Introduce relaxation activities that are mindful of a client’s sensory sensitivities or needs (e.g., listening to calming music, dimming the lights, providing a weighted blanket or vest).
Sensory-seeking tendencies may make clients vulnerable to risky or unsafe situations.
  • For example, an individual’s desire to touch other people’s hair or ears for the sensory input may cause them to approach strangers inappropriately, thus potentially putting them in a vulnerable situation or putting them at risk of being misunderstood.

Additional Behavioral Strategies
In general, evidenced-based behavioral strategies for addressing non-compliance and disruptive behaviors in neurotypical populations (e.g., clear instructions expectations, praising desired behaviors, planned ignoring, structure routine, and rewards) are likely to be helpful for individuals with ASD.
Continually evaluate the appropriateness of task demands during treatment.
If the client becomes dysregulated during session, it is important to consider whether they “cannot” or “will not“ participate.
  • If the demand is incongruent with the individual’s skills, the structure of sessions and the clinician’s expectations may need to be adjusted.

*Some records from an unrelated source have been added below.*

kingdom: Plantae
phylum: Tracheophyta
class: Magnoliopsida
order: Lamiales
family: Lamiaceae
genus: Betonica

Individuals with ASD often need additional time to transition from one activity to another, especially from preferred to less preferred activities.
Give advanced warning before a transition (e.g., “In 2 minutes, iPad time will be over and it will be time to work.”)
  • Be accurate and follow through on time limits.

  • Visual timers can be used to delineate time spent working vs. playing.

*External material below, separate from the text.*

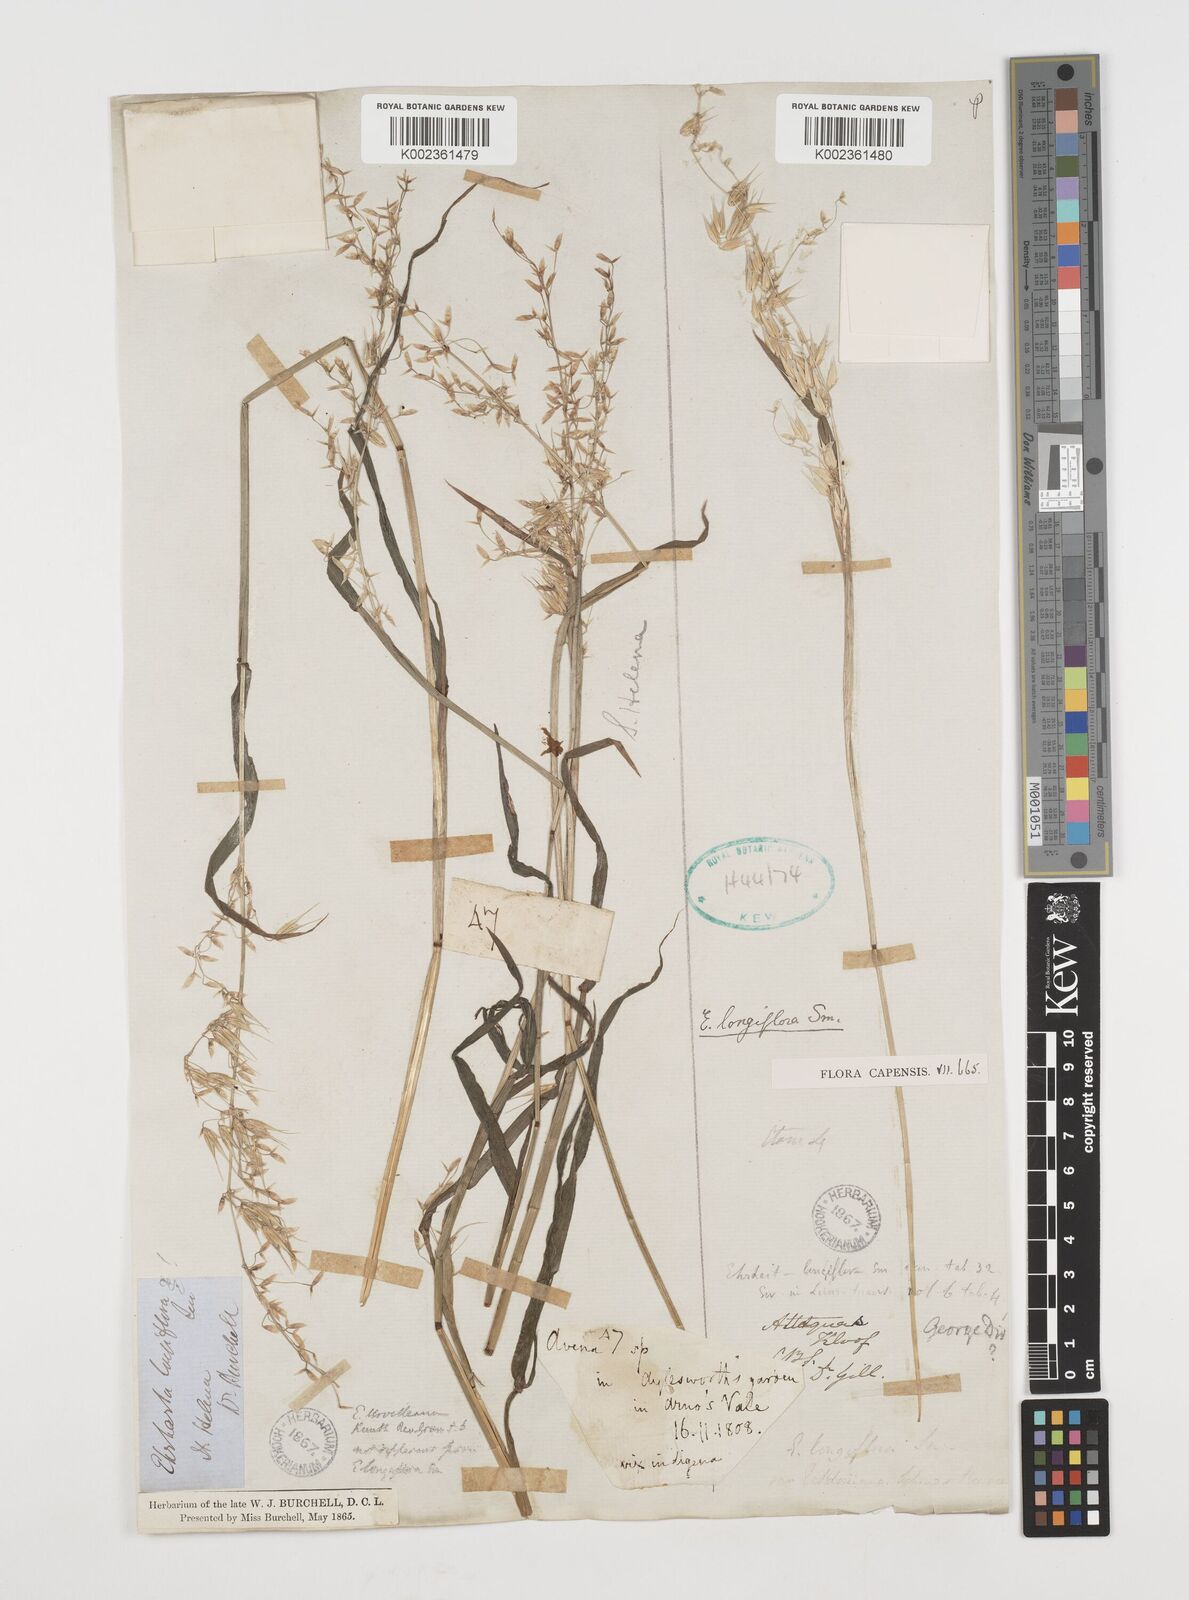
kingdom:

Build in frequent breaks during sessions, as clients may have more trouble sustaining attention and motivation compared to typically developing peers.
Provide praise for positive desired behaviors.
Tangible incentives or time engaging in preferred activities may help increase participation and compliance.
Safety Strategies
If a client begins exhibiting aggressive or self-injurious behaviors, pay attention to ways to make the environment safe for your client and those around them (e.g., removing dangerous objects, creating space between you and the client).
Use concrete, firm language depending on the client’s developmental level (e.g., “no hitting,” “keep your body safe,” “I don’t feel safe”).
If a client becomes dysregulated, reduce task demands and decrease the amount of sensory input in the room (e.g., quiet the room, dim bright lights).
It may take more time for an individual with ASD to return to baseline
  • Allow space, and look for the first appropriate behavior you can praise after a client has calmed.

As mentioned previously, individuals with ASD may struggle with understanding and respecting social boundaries, both physically and in conversation.
  • Set clear and concrete expectations about appropriate topics or gestures of affection, as needed.